Generally speaking, I cringe whenever someone asks me "what tools do you use?" because I have found that tools tend to limit one's thinking on how to solve a problem. As the saying goes:
I suppose it is tempting, if the only tool you have is a hammer, to treat everything as if it were a nail.
-- Abraham Maslow, 1966
But the fact of the matter is that many people are not aware of the vast array of open source tools that they have at their disposal when facing data science problems---myself included! The goal of this project is to build awareness of the most important tools, packages, programs, etc in a manner that is as accessible as possible to the data science community. I'm putting this on github with the explicit intent to have the community propose other tools or other forms of organization that are useful.

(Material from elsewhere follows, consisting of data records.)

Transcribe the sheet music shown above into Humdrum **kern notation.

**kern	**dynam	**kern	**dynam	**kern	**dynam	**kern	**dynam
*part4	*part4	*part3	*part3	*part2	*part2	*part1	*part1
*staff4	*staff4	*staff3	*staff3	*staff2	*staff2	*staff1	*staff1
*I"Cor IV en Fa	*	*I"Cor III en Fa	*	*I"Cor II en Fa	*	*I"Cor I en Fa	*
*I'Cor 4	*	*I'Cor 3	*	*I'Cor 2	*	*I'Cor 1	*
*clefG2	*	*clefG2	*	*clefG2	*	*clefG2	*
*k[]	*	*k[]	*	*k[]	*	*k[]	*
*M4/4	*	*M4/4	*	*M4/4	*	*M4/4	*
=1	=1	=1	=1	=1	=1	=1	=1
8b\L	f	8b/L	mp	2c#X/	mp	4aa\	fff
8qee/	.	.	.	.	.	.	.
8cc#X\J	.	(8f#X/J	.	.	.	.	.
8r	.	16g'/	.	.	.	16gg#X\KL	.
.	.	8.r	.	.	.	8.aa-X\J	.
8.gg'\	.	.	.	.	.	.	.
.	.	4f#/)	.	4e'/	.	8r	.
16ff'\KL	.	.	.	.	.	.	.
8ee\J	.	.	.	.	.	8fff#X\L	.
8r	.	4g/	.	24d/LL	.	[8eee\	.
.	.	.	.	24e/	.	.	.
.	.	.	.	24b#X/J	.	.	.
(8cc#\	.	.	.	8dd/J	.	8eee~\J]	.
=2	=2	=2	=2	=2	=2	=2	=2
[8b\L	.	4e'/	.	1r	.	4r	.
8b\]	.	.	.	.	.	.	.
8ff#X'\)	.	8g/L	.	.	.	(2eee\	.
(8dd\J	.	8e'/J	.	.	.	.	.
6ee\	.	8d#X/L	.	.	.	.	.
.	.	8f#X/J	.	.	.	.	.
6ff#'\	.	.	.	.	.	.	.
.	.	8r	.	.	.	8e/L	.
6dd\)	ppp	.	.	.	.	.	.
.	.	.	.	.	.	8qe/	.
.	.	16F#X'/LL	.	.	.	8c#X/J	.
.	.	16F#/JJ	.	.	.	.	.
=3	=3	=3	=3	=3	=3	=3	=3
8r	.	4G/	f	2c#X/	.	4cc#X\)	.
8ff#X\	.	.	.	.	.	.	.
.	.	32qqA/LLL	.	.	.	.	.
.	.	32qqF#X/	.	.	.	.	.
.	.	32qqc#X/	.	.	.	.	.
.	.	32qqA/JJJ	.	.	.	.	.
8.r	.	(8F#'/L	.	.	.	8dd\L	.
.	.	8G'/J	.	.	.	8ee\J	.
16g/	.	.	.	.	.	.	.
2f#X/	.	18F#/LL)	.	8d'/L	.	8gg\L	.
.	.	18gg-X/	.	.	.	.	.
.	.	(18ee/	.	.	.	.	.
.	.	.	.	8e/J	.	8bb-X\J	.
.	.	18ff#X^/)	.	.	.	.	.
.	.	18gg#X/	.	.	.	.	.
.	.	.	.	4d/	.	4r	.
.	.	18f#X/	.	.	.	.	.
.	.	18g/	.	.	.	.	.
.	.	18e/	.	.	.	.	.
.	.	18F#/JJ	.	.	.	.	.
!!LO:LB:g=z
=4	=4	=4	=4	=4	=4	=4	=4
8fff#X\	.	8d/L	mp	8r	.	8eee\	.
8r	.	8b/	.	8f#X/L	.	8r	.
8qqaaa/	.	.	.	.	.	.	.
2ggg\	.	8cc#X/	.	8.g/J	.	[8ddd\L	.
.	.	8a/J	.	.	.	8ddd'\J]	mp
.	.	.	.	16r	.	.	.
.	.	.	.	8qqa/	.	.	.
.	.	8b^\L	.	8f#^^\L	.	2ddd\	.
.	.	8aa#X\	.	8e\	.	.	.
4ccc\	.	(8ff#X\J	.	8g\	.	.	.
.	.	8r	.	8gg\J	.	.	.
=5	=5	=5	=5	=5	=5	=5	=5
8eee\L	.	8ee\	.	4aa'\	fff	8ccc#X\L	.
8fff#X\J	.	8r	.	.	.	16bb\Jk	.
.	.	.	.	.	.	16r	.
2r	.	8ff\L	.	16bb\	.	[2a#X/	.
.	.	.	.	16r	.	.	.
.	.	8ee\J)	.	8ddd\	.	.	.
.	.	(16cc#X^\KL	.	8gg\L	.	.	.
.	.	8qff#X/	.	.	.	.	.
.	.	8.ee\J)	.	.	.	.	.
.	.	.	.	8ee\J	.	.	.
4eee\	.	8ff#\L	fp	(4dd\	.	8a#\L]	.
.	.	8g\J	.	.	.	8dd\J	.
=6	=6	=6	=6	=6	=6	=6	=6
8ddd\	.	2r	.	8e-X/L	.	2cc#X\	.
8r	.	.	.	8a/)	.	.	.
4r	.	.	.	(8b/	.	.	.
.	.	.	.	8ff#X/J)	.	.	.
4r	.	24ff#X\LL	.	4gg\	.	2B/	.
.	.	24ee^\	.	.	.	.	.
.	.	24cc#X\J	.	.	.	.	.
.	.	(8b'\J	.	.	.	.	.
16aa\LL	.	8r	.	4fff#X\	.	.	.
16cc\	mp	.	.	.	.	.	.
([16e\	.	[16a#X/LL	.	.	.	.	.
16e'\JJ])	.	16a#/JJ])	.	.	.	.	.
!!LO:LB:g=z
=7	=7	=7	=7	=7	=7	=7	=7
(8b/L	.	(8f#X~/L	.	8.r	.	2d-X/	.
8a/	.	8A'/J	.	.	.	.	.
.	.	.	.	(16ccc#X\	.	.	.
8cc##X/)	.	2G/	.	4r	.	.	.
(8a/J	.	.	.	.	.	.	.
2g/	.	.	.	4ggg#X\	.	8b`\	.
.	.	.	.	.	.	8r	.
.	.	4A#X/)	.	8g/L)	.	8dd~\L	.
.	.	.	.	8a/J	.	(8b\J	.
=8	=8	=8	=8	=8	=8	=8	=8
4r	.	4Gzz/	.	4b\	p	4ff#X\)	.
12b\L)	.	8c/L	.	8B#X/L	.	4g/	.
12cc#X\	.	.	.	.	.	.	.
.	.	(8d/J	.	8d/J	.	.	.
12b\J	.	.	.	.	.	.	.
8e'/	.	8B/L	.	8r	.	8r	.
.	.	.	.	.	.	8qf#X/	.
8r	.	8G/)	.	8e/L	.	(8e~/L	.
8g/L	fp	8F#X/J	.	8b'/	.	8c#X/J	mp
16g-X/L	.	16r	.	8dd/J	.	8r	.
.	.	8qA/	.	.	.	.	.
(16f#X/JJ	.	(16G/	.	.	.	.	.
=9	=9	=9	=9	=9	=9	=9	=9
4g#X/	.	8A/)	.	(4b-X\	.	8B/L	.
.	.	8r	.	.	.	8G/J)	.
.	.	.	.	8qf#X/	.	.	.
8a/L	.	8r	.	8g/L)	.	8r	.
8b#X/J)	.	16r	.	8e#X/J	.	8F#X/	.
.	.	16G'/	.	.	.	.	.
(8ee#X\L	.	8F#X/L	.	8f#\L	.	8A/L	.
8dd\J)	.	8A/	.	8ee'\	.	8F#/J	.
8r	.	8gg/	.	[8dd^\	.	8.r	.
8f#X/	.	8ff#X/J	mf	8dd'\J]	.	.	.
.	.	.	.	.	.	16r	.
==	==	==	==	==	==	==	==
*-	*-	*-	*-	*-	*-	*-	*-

The idea for this project originally came from a conversation I had with a coworker and how difficult it is for data science n00bs to understand how all these tools come together. This project is an attempt to address that need.
This presentation is hosted via Github Pages and is intended to evolve over time as more tools become available and the landscape of open source tools changes. The goal here is not necessarily to include every available tool under the sun --- there are far too many for that --- but rather to identify a set of core tools that data scientists find most relevant and useful. Packages, frameworks, and tools are likely to be added and removed as their importance and relevance ebbs, but the intent is to keep this repository up to date.
There are many ways to contribute, all of which are greatly appreciated:
-
adding new packages (see tools.json)
-
adding or editing metadata to existing packages (see tools.json)
-
improvements to the presentation (see index.html)
-
other things that are also awesome and helpful ideas that I haven't contemplated.